いつも読んで下さりありがとうございます。

 深い呼吸。精神が集中していく。酸素が全身の血管を隈なく駆け回る。


 そして、翔流の身体を魔素が包みこんだ。


「……出来た」


 静かに告げる声。それを聞いたエルノアが頷く。


「いいわ、そのままを維持して」


 エルノアはそう言いながら茶色い構築式を地面に向かって発動させた。隆起する石畳。そしてエルノアの目の前に分厚い壁を作りだした。


「これを殴ってみて」

「あいよ」


 大きく振りかぶり渾身の右ストレートを放つ翔流。まるで発泡スチロールを割る様に簡単に石壁は砕けてしまった。


「完璧じゃない、翔流君」

 

 歓喜するエルノアの声に魔素の循環を止める翔流。


「それにしても、すげぇな。

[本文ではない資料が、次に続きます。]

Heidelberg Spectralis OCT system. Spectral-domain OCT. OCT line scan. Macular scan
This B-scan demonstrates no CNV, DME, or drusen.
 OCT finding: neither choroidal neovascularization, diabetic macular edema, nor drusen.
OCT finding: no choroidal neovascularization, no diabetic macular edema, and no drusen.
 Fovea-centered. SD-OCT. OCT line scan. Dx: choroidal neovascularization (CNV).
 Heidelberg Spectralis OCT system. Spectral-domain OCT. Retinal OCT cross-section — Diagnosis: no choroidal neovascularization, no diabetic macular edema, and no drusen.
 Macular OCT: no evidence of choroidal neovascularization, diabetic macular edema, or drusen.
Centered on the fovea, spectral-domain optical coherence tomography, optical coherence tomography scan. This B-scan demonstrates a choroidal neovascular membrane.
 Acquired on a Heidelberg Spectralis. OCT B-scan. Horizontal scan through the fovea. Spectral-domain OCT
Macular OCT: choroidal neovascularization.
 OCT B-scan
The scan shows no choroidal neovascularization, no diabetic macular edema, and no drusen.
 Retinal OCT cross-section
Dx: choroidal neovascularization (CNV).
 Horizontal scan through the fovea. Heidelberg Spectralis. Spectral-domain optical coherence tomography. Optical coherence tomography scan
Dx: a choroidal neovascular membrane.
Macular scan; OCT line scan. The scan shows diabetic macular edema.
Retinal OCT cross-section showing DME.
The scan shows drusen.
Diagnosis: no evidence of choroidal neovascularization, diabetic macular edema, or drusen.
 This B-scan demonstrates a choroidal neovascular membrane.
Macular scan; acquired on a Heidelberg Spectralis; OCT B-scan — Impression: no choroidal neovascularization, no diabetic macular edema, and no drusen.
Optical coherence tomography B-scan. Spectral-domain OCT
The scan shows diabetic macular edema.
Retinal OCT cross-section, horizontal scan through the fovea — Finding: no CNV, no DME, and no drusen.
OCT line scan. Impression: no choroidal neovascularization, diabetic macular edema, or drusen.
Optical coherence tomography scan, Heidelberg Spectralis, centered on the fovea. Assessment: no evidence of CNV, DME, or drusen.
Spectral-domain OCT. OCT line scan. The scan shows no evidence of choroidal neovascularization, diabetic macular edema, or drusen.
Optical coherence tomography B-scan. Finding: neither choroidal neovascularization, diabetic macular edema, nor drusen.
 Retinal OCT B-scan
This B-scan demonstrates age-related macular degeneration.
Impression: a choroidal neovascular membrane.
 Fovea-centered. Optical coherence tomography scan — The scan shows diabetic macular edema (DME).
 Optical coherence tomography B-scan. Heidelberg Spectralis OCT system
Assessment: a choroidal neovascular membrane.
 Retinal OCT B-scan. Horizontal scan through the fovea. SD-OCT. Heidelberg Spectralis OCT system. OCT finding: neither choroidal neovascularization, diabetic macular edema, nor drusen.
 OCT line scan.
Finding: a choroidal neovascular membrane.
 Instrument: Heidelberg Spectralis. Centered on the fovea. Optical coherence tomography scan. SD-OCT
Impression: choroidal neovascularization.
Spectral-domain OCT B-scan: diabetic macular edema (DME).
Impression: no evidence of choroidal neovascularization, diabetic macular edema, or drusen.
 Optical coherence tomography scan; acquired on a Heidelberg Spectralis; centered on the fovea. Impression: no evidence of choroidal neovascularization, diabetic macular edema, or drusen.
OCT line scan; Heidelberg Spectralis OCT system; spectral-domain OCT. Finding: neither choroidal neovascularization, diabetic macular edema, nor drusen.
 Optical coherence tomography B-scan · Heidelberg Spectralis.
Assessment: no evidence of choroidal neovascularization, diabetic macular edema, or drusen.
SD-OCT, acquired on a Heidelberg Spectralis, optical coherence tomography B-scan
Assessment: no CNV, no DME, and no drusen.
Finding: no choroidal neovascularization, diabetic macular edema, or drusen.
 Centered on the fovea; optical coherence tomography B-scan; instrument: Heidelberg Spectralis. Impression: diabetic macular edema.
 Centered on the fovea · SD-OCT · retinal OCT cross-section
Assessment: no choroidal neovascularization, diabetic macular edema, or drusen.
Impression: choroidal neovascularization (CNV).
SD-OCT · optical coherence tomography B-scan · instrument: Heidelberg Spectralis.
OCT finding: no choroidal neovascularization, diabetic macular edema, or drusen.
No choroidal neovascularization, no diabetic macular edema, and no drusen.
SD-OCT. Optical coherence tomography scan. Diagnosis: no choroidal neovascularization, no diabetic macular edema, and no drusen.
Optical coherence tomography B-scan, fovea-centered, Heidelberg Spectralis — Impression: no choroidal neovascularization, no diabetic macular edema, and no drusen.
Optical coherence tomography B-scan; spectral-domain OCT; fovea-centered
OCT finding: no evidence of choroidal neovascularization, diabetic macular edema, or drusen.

肉体強化って言うやつは」


 粉々に砕けた石壁の欠片を手に取り翔流が呟く。思いっきり握っても砕けそうにはない。そこにあるのは固い石。身体に魔素を通せば、それすらも簡単に砕く事が出来る。


「別に大した事ないわよ。でも、翔流君がここに来た時に比べれば大きな進歩ね。これは」


 確かに目に見てとれる進歩だ。翔流がこの世界に来てから一週間。ようやく魔素を操っているというレベルまでに達したのだ。


「まあ、それなりに苦労したしな」


 溜息を洩らす翔流。自分の中の魔素を探すのに三日、そこから魔素の循環イメージを作るのに三日、そしてようやく今日成功したのである。


「試しに念話でもしてみたらどう? もしかしたら千芹ちゃんと念話出来るかもしれないわよ。ねぇ、ハル」

「……え? うん? あー、悪い。聞いてなかった」


 不意に振られた会話に慌てるハル。


「聞いてないって、あのねぇ。翔流君が魔素を操れるようになってきたし、念話が出来る様になったんじゃないかって話」


 魔素を操るという言葉がハルの胸を締め付ける。今の翔流は、身体の中に魔素を流すぐらいのコントロールは出来るようになっているのだ。つまりそれはこの前の様に暴走する事が極めて低いという事だ。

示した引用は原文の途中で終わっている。